Nach Weihnachten 1790 macht Tilly seine Bühne auf und bleibt ununterbrochen spielend bis in den September hinein, trotz einer schwachen Einnahme. Doch diesmal hat der Rat mit dem klagenden Komödianten Mitleid, stundet ihm die Miete, erlässt sie auch oder setzt sie wenigstens herab. Aber mit den Studenten kommt er in Händel, er wird ausgepocht — die anwesende Herzogin nimmt es ungnädig auf — und die Wache im Theater wird verstärkt.

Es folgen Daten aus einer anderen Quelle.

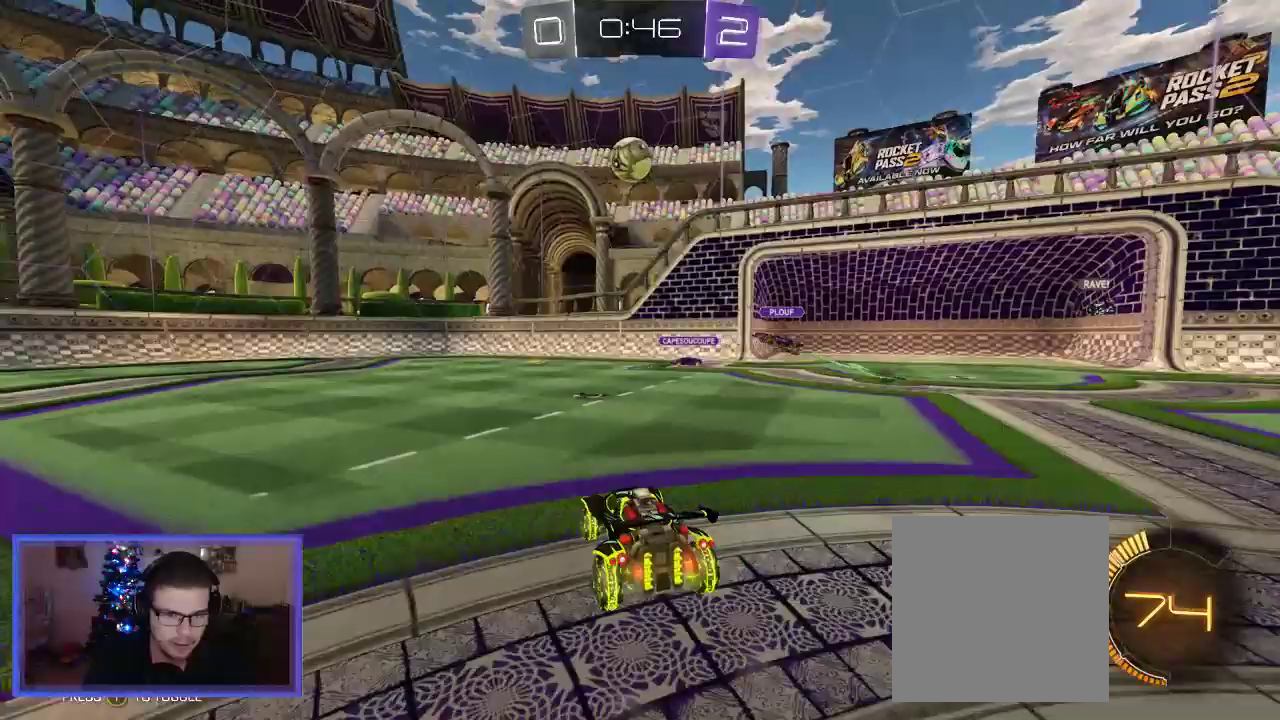
{"buttons": ["B", "R2"], "left_stick": "center", "right_stick": "center", "events": [[233, "A", "down"], [300, "left_stick", "down"], [400, "A", "up"], [433, "B", "down"], [467, "left_stick", "center"]]}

Tilly kann den dritten Rostocker Termin nicht einhalten, denn auch in Lübeck hat ihn sein Glück verlassen, drückende Schulden verwehren ihm die Abreise. In Rostock, wo er im Februar beginnt und schon Ende Juni 1791 schließt, kommt zur Geldnot neuer Ärger, denn er wird für den Umgang der Studenten mit den Komödianten und Komödiantinnen verantwortlich gemacht. Doch er gab Rostock noch nicht auf, sicherte sich die neue Konzession für Neujahr 1792, die er aber nicht mehr nutzte, so häufig er auch in den nächsten Jahren nach Lübeck kam. Ostern 1791 hatte er noch in einem anonymen Druck den oft ausgesprochenen Wunsch der Schauspieler verteidigt — man möge ihnen das Haus, die Geselligkeit der Gebildeten öffnen; wo sollten sie anders die Sitten und das Benehmen der feinen Gesellschaft studieren? Das war Tillys Abschied von der Stadt, in der er so hoffnungsvoll begann, der er Treue nicht bewahren konnte.

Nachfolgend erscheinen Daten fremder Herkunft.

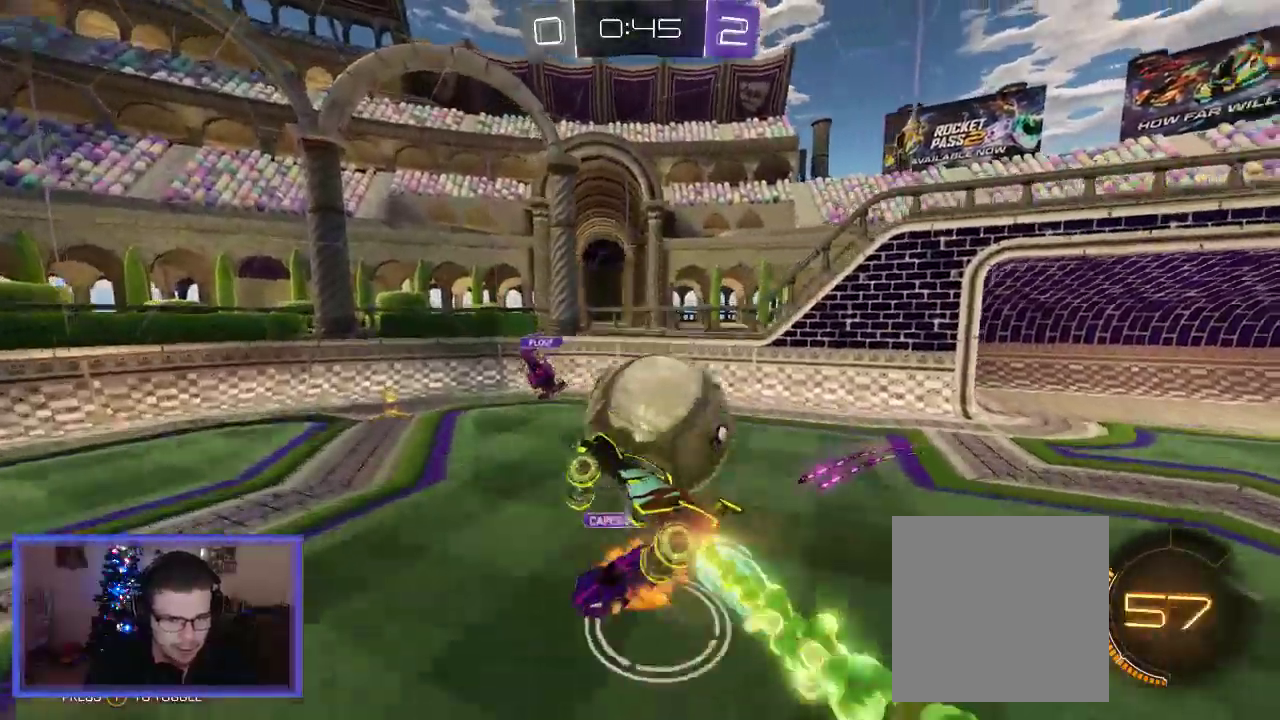
{"buttons": ["R2"], "left_stick": "down-left", "right_stick": "center", "events": [[67, "A", "up"], [67, "B", "up"], [100, "left_stick", "up"], [233, "L2", "up"], [333, "left_stick", "left"], [400, "left_stick", "down-left"]]}
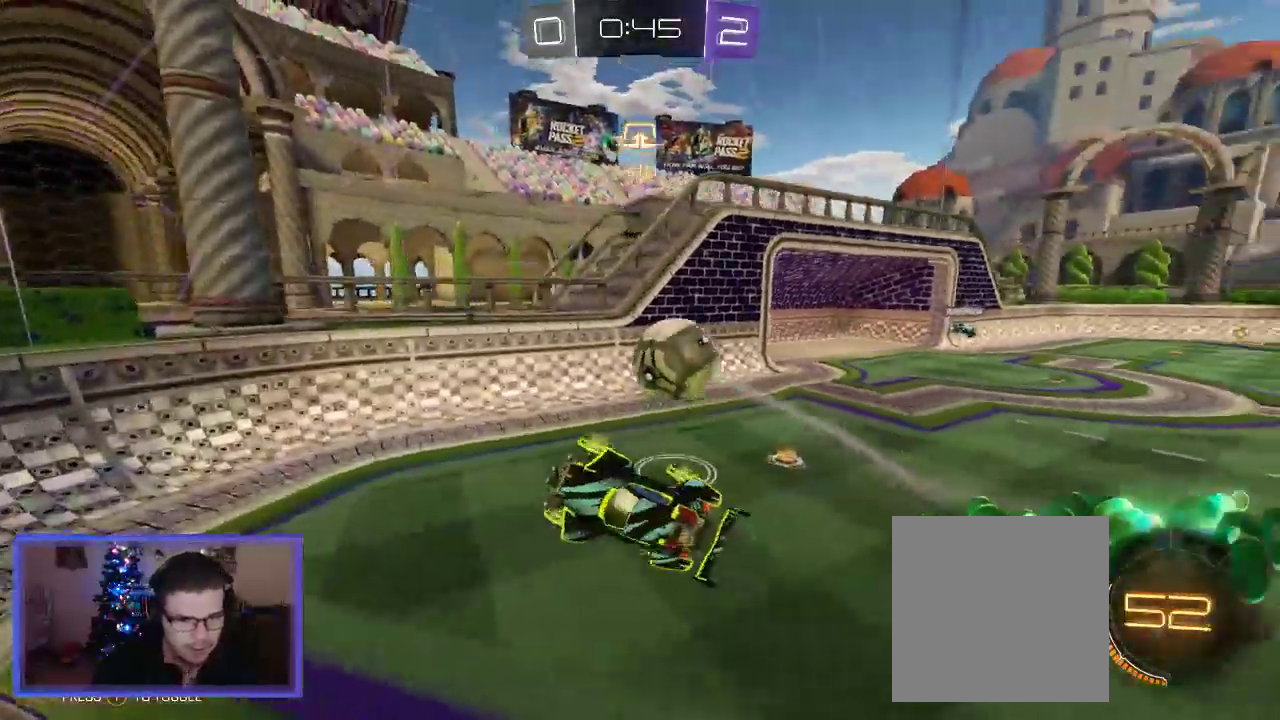
{"buttons": ["R2"], "left_stick": "down-left", "right_stick": "center", "events": []}
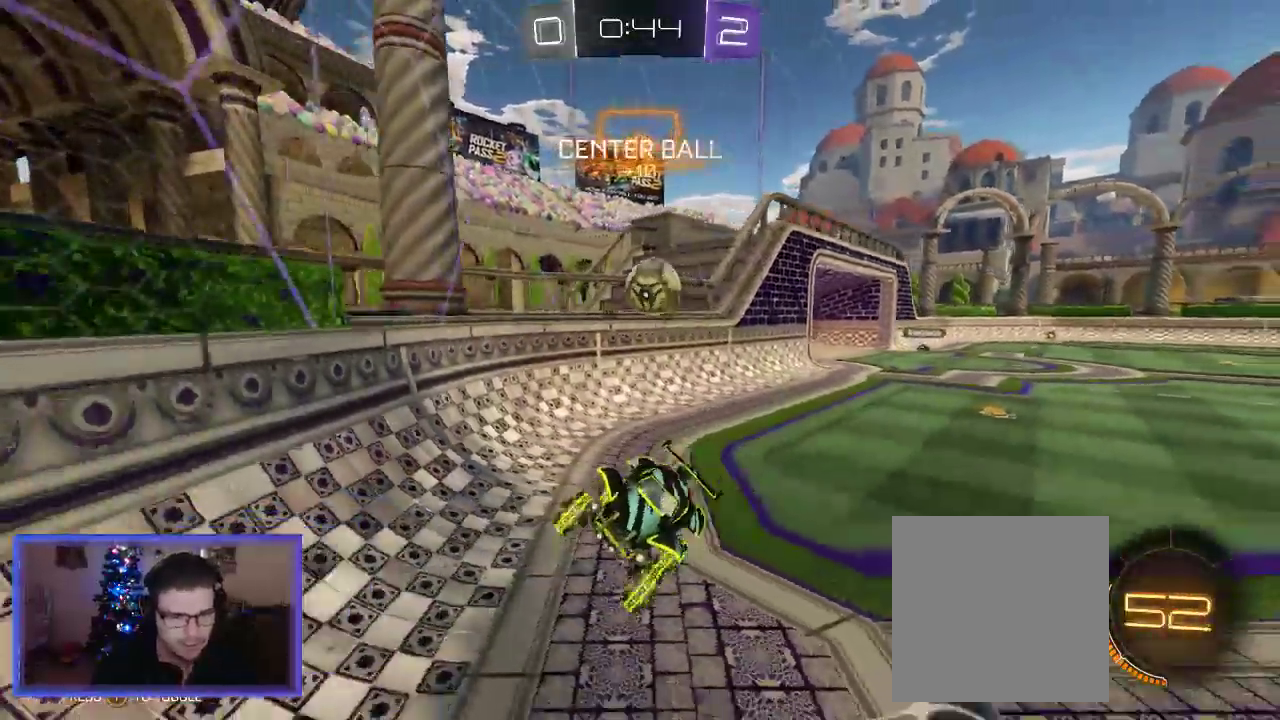
{"buttons": ["R2"], "left_stick": "down-left", "right_stick": "center", "events": [[67, "X", "down"], [133, "R2", "up"], [233, "X", "up"], [250, "R2", "down"]]}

Die Repertoire seiner letzten drei Jahre haben durch ihre großen Lücken nur relativen Wert. Es ist natürlich, dass Kotzebue wirksam geworden ist, aber wir rechnen es Tilly zum Lob, dass er trotz seiner gesteigerten Vorliebe für das Lustspiel und Singspiel — die Balletts fehlten bei ihm selten, gingen einige doch unter seinem Namen, — dass er Shakespeare, Lessing und Schiller nicht vergaß.

Das Jahr, in dem Jean Tilly zum letzten Mal in Rostock war, galt uns als das Ziel unseres Weges durch die Niederung der Schicksale deutscher Wandertruppen in einer kleinen Stadt.